The 1929 Bentley Team Blower is being reincarnated as a "continuation" car, with 12 new cars based on detailed research of a pre-war original. Last week, Bentley announced completion of the first recreation of the Blower's 4.5-liter supercharged inline-4 engine.
A test engine was fired up for the first time two weeks ago, according to Bentley. Next, it will undergo stationary testing across a 20-hour cycle, gradually increasing engine speed and load, according to the automaker. This will take place at the engine test facility at Bentley's Crewe headquarters, where Rolls-Royce Merlin V-12 aircraft engines for Spitfire and Hurricane fighter planes were tested during World War II.
Once the engine is broken in on the test stand, it will be installed in a prototype Blower continuation car known as "Car Zero." Bentley hopes to rack up 35,000 kilometers (21,747 miles) of road driving and 8,000 kilometers (4,970 miles) of track driving during testing.
Named for its supercharger, the Blower engine is a cornerstone of Bentley lore, but it wasn't a factory project. Company founder W.O. Bentley preferred increasing engine displacement over forced induction, to preserve reliability, but racing driver Sir Henry Ralph Stanley "Tim" Birkin had other ideas.
Bentley Team Blower continuation engine
Birkin was one of the aristocratic "Bentley Boys" who campaigned the company's cars during its 1920s racing glory days, and he wanted a more powerful Bentley. With funding from Dorothy Paget and technical input from Clive Gallop, Birkin commissioned specialist firm Amherst Villiers to add a Roots supercharger to Bentley's 4.5-liter engine. W.O. Bentley said this "corrupted" his design.

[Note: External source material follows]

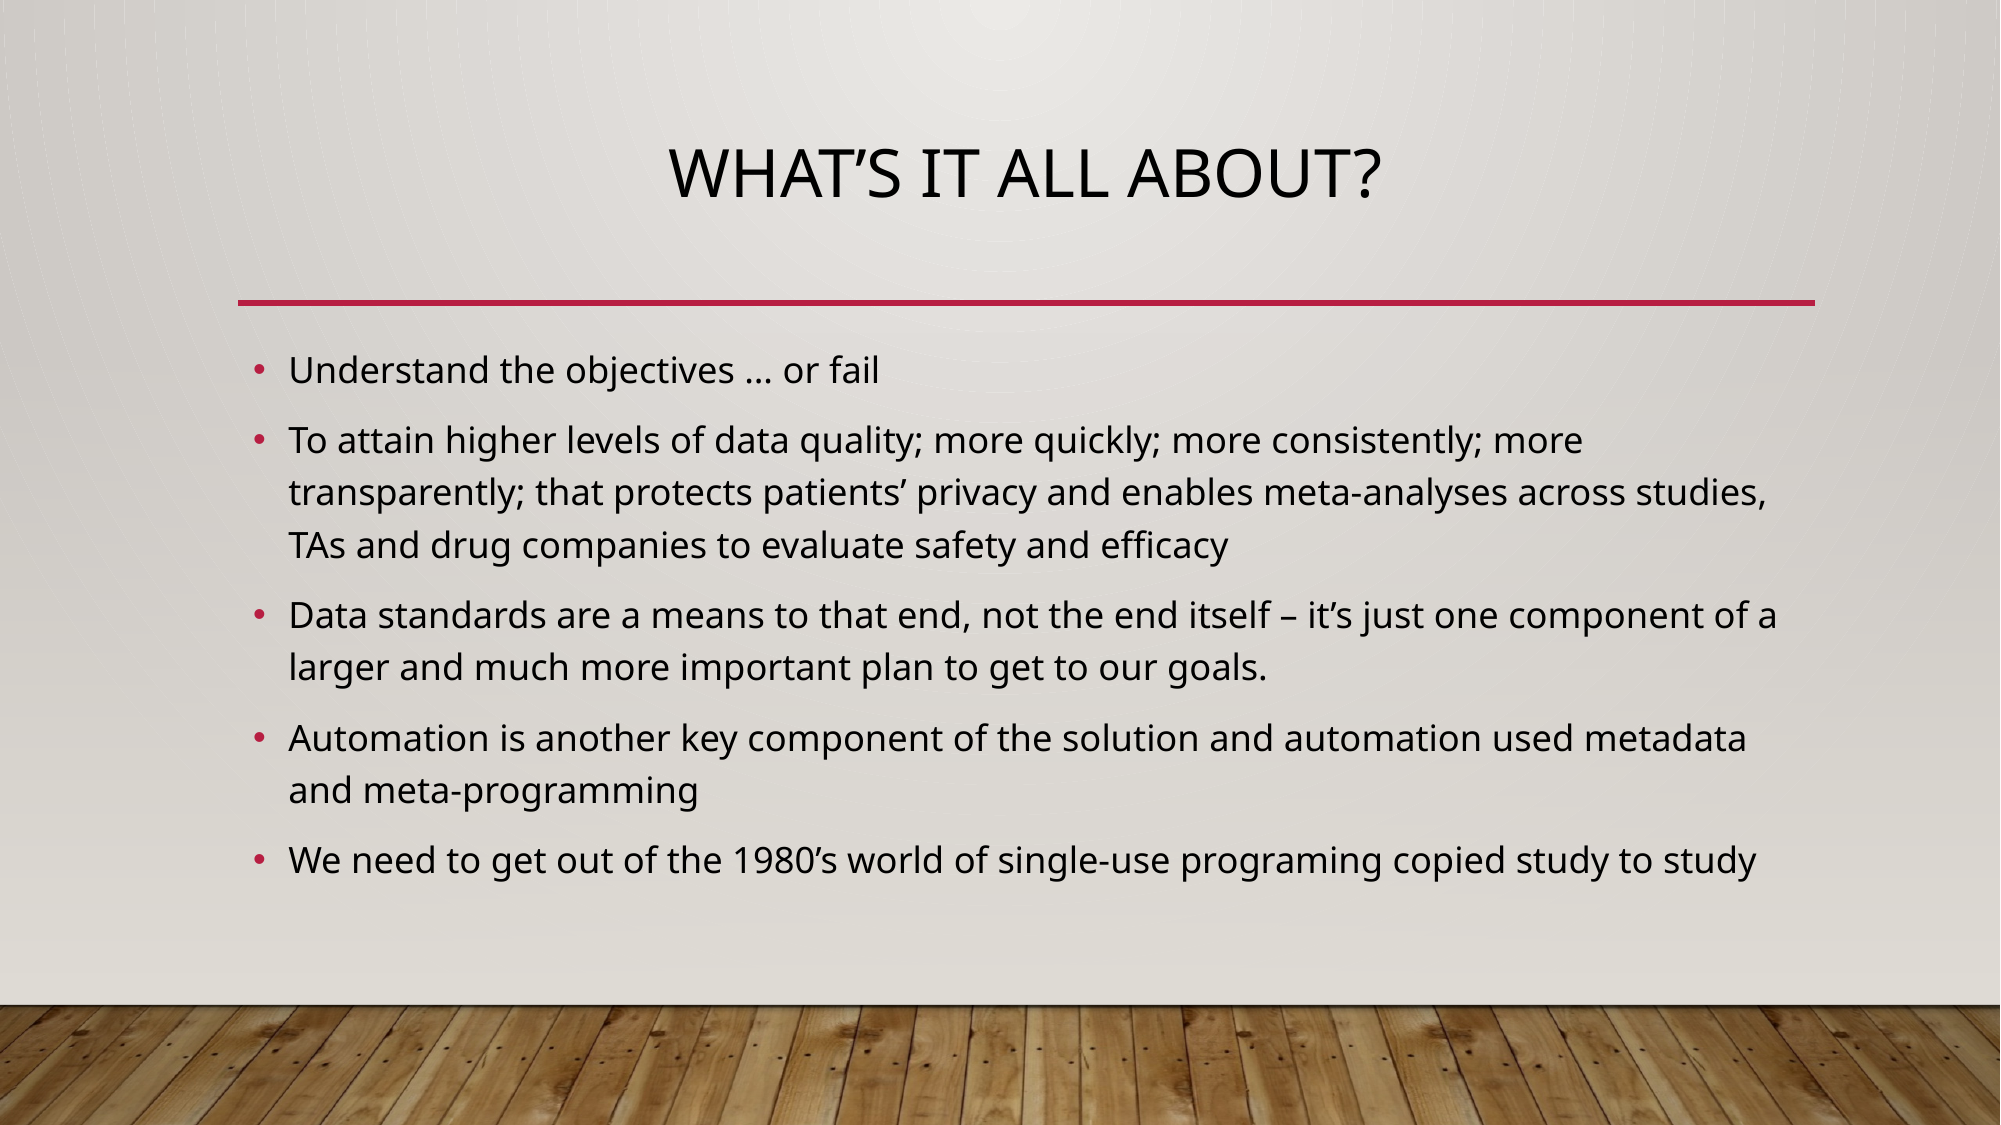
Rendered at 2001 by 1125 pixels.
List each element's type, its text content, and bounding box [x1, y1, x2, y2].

The supercharger bumped output from 130 horsepower to 240 hp, but, as W.O. Bentley predicted, the cars proved unreliable. A Blower car never won Le Mans, though Birkin is credited with helping secure victory for a naturally aspirated Bentley Six in 1930 by running at a faster pace to push the rival Mercedes-Benz cars beyond their mechanical limits. The strategy worked, but Birkin also failed to finish.
To make its modern continuation cars (automakers don't like to call these expensive recreations "replicas") Bentley scanned one of four originals—chassis HB3403. Data will be used to make 12 complete sets of parts, which will be assembled into the new cars. Bentley hasn't discussed pricing, but all 12 continuation cars are already sold out.